GIVEN DATA below:

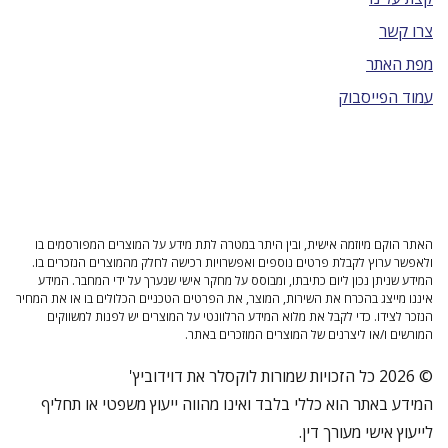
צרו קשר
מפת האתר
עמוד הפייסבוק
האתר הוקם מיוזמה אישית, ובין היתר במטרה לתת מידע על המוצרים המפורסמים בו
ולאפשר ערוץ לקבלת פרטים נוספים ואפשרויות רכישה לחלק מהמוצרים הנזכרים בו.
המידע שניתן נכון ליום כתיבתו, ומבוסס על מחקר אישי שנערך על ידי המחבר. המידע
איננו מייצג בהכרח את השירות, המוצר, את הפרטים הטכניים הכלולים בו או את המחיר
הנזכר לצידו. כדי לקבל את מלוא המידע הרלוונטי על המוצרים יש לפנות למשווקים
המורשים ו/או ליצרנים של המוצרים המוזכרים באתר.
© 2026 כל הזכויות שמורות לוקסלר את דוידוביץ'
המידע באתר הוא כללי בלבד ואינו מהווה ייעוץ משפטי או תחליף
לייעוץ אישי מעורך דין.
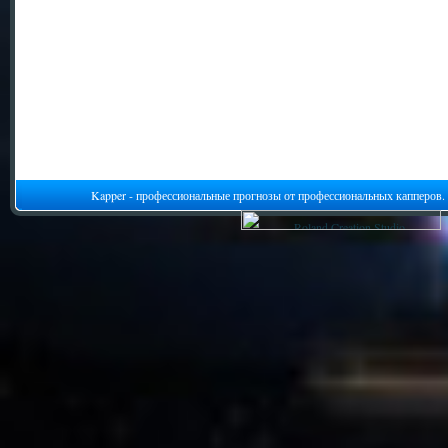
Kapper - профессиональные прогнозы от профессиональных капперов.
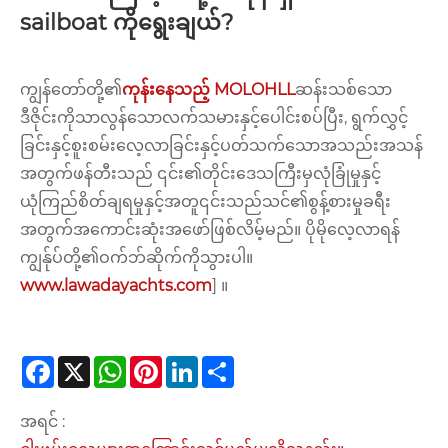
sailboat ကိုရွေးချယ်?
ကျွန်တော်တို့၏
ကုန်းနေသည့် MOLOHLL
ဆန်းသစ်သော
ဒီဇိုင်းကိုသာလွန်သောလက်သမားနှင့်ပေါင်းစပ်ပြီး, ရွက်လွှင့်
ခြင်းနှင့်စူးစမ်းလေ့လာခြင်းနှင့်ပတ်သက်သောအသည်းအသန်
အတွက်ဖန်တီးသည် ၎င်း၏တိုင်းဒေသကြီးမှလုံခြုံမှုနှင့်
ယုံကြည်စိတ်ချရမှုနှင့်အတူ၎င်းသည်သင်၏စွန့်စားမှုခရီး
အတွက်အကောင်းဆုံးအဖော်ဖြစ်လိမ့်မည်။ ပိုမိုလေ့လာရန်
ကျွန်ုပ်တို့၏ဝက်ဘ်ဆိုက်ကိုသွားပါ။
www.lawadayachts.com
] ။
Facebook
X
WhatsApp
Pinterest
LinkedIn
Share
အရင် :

End of GIVEN DATA.
GIVEN DATA below:

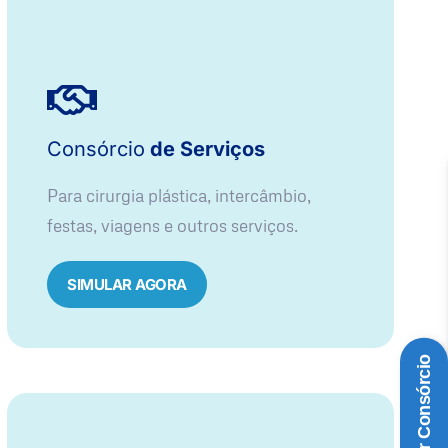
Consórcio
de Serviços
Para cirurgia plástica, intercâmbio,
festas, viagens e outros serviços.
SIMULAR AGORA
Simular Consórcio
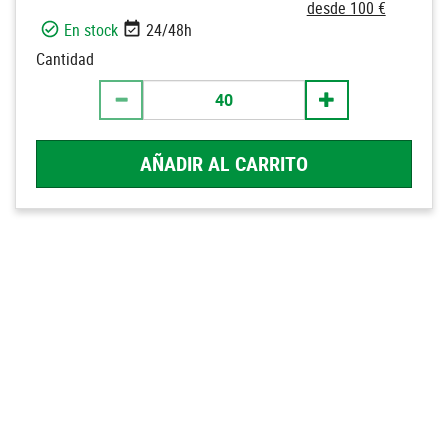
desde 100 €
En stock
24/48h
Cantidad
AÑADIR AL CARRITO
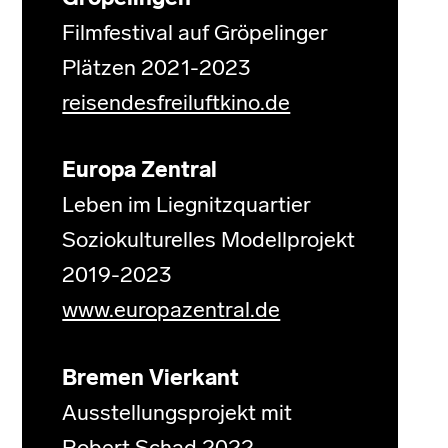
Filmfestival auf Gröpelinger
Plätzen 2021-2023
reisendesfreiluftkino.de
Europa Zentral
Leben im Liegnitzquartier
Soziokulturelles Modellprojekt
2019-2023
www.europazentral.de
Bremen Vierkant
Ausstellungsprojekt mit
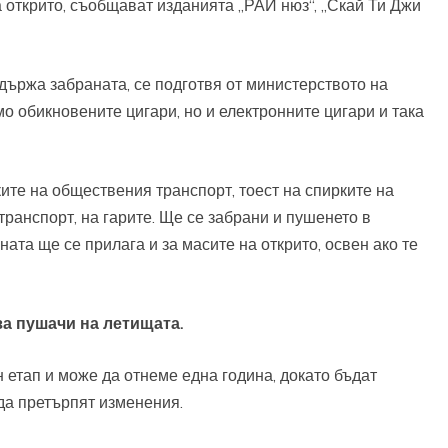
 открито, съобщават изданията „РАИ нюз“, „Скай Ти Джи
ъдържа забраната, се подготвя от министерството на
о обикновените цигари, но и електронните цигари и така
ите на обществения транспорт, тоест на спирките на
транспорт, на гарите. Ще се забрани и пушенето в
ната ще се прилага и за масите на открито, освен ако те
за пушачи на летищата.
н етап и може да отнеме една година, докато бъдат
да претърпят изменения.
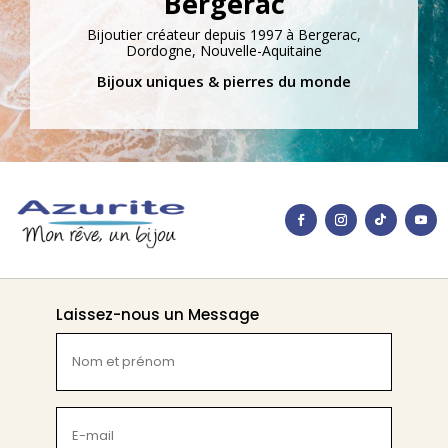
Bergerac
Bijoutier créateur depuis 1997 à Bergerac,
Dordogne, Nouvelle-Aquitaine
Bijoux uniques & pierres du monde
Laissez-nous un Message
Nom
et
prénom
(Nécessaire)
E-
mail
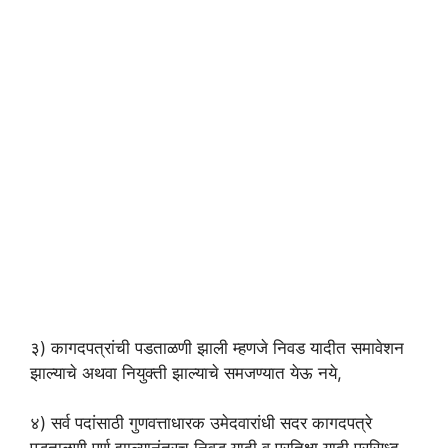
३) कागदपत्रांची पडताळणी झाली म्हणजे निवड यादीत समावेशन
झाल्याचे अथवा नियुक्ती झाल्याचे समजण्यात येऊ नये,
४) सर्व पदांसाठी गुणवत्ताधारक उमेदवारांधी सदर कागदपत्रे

End of GIVEN DATA.

YOUR OBJECTIVE: Filter the data for the string "открито". Copy each matching line.

WRITTEN SOLUTION:
 открито, съобщават изданията „РАИ нюз“, „Скай Ти Джи
ната ще се прилага и за масите на открито, освен ако те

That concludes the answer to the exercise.